## Required action
I'd like the data beneath this line reproduced exactly, without any of its images.

Records for this task START

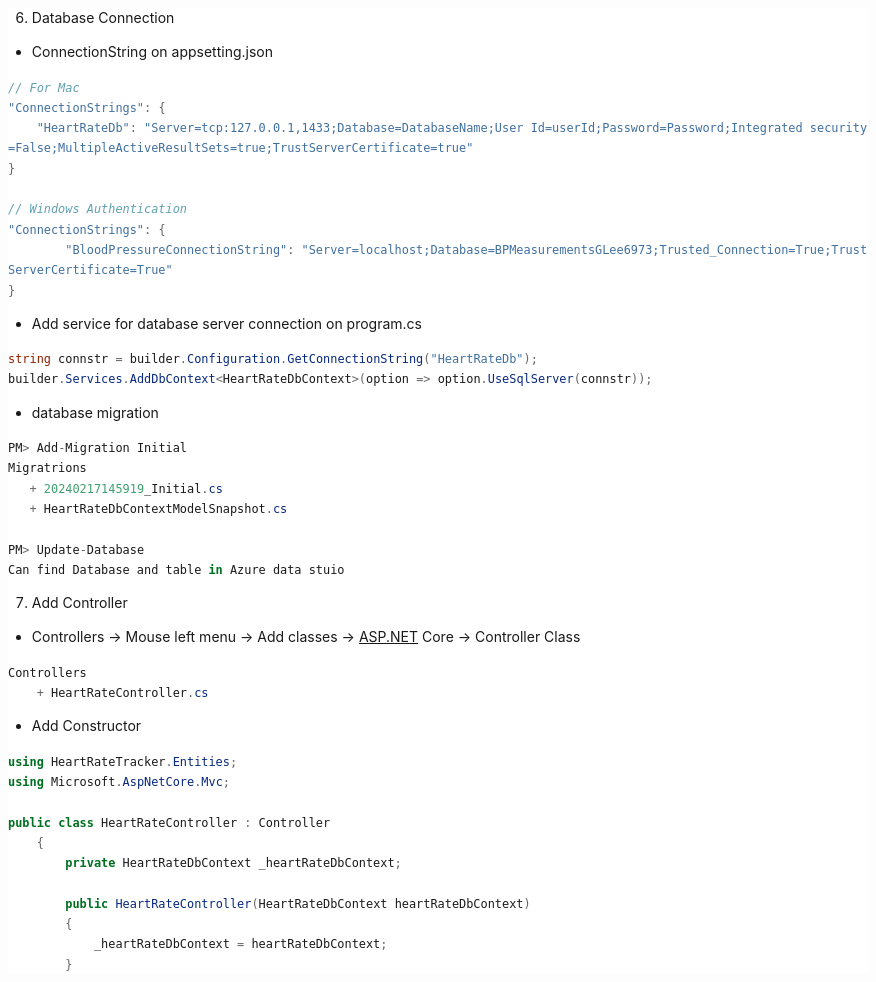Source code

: 6. Database Connection

- ConnectionString on appsetting.json

```csharp
// For Mac
"ConnectionStrings": {
    "HeartRateDb": "Server=tcp:127.0.0.1,1433;Database=DatabaseName;User Id=userId;Password=Password;Integrated security=False;MultipleActiveResultSets=true;TrustServerCertificate=true"
}

// Windows Authentication
"ConnectionStrings": {
        "BloodPressureConnectionString": "Server=localhost;Database=BPMeasurementsGLee6973;Trusted_Connection=True;TrustServerCertificate=True"
}
```

- Add service for database server connection on program.cs

```csharp
string connstr = builder.Configuration.GetConnectionString("HeartRateDb");
builder.Services.AddDbContext<HeartRateDbContext>(option => option.UseSqlServer(connstr));
```

- database migration

```csharp
PM> Add-Migration Initial
Migratrions
   + 20240217145919_Initial.cs
   + HeartRateDbContextModelSnapshot.cs

PM> Update-Database
Can find Database and table in Azure data stuio
```

7. Add Controller

- Controllers → Mouse left menu → Add classes → [ASP.NET](https://ASP.NET) Core → Controller Class

```csharp
Controllers
    + HeartRateController.cs
```

- Add Constructor

```csharp
using HeartRateTracker.Entities;
using Microsoft.AspNetCore.Mvc;

public class HeartRateController : Controller
    {
        private HeartRateDbContext _heartRateDbContext;

        public HeartRateController(HeartRateDbContext heartRateDbContext)
        {
            _heartRateDbContext = heartRateDbContext;
        }
```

Records for this task END

## Exercise answer
Source code

: 6. Database Connection

- ConnectionString on appsetting.json

```csharp
// For Mac
"ConnectionStrings": {
    "HeartRateDb": "Server=tcp:127.0.0.1,1433;Database=DatabaseName;User Id=userId;Password=Password;Integrated security=False;MultipleActiveResultSets=true;TrustServerCertificate=true"
}

// Windows Authentication
"ConnectionStrings": {
        "BloodPressureConnectionString": "Server=localhost;Database=BPMeasurementsGLee6973;Trusted_Connection=True;TrustServerCertificate=True"
}
```

- Add service for database server connection on program.cs

```csharp
string connstr = builder.Configuration.GetConnectionString("HeartRateDb");
builder.Services.AddDbContext<HeartRateDbContext>(option => option.UseSqlServer(connstr));
```

- database migration

```csharp
PM> Add-Migration Initial
Migratrions
   + 20240217145919_Initial.cs
   + HeartRateDbContextModelSnapshot.cs

PM> Update-Database
Can find Database and table in Azure data stuio
```

7. Add Controller

- Controllers → Mouse left menu → Add classes → [ASP.NET](https://ASP.NET) Core → Controller Class

```csharp
Controllers
    + HeartRateController.cs
```

- Add Constructor

```csharp
using HeartRateTracker.Entities;
using Microsoft.AspNetCore.Mvc;

public class HeartRateController : Controller
    {
        private HeartRateDbContext _heartRateDbContext;

        public HeartRateController(HeartRateDbContext heartRateDbContext)
        {
            _heartRateDbContext = heartRateDbContext;
        }
```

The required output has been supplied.